» Исходный текст:

То есть она — сестра Данте, так называют ее итальянцы!
И повторяла для убедительности, по-итальянски: «La suora di соlui» («сестра того»). Под однофамилицей подразумевалась поехавшая в Рим Маргарита Алигер, но в каких газетах писали это итальянцы, выяснять было бесполезно.
Найман добавляет:
A «La suora di colui» — это луна в XXIII песне «Чистилища», сестра ТОГО, то есть солнца.
Анатолий НАЙМАН. Рассказы о Анне Ахматовой. Стр. 121
Сестра солнца, сестра Данте Алигьери… это все Ахматова сама о себе. Кстати, о переводе — она-то для убедительности цитирует газету, а не 23-ю песню «Божественной комедии». А в современном итальянском языке «suora» как «сестра» употребляется только в смысле «сестра-монахиня». Когда она употребляла это выражение «для убедительности», оно могло означать только сестру — жрицу этого бога, Данте. То есть все-таки не равную. Каламбурчик-то она придумала, но, показывая ученость, скомкала его смысл.

» Исходные данные:
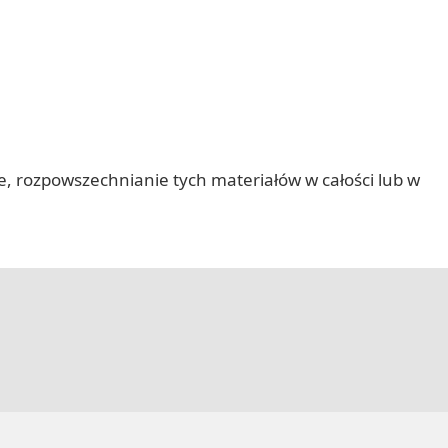
nie, rozpowszechnianie tych materiałów w całości lub w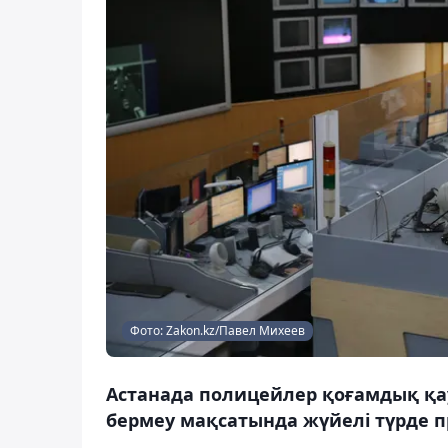
Фото: Zakon.kz/Павел Михеев
Астанада полицейлер қоғамдық қауі
бермеу мақсатында жүйелі түрде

» Задания:
[1] Перепишите дословно фрагмент текста об Ахматовой, начиная со слов «И повторяла для» и далее вплоть до слов «выяснять было бесполезно.».
[2] Напишите продолжение текста об Ахматовой, которое следует за его последним предложением.

» Ответы по номерам:
[1]
И повторяла для убедительности, по-итальянски: «La suora di соlui» («сестра того»). Под однофамилицей подразумевалась поехавшая в Рим Маргарита Алигер, но в каких газетах писали это итальянцы, выяснять было бесполезно.

[2]
При всей кажущейся фактографичности своей мемуарной прозы Ахматова считала уместным вводить в нее «фигуры умолчания», временами набрасывая на беспощадную реальность ту пелену забвения, которая, по мысли Борхеса, «рушит и преображает былое». В какой-то мере она оставляла потомкам «мнимые воспоминания» — может быть, самое ценное, чем владела сама.
Ольга ФИГУРНОВА. Dе memoria. Стр. 20
ЛЕГЕНДА В ДЕЙСТВИИ
Но она невыносима в своем позерстве, и если сегодня она не кривлялась, то это, вероятно, оттого, что я не даю ей для этого достаточного повода.
Николай ПУНИН. Дневники. Письма. Стр. 78
Это написал Пунин в самом начале их знакомства. Потом она, очевидно, расслабилась, когда увидела, что он искренне увлечен, и перестала кривляться — стало незачем. Это по-женски, конечно, понятно, ну и, наверное, простительно — у всех у нас свои приемы. Другое дело, что Пунин имел возможность лично наблюдать живую Анну Андреевну и составлять о ней свое личное мнение, а потребитель ОБРАЗА Анны Ахматовой эти позерство и кривлянье вынужден принимать за чистую монету. Он лишен возможности составить свое собственное мнение и обязан проглатывать и «великую душу», и «глубоко верующую», и «аристократку», и все — все! — что Анна Андреевна пожелала.
Все было важно — и как она писала, и как жила.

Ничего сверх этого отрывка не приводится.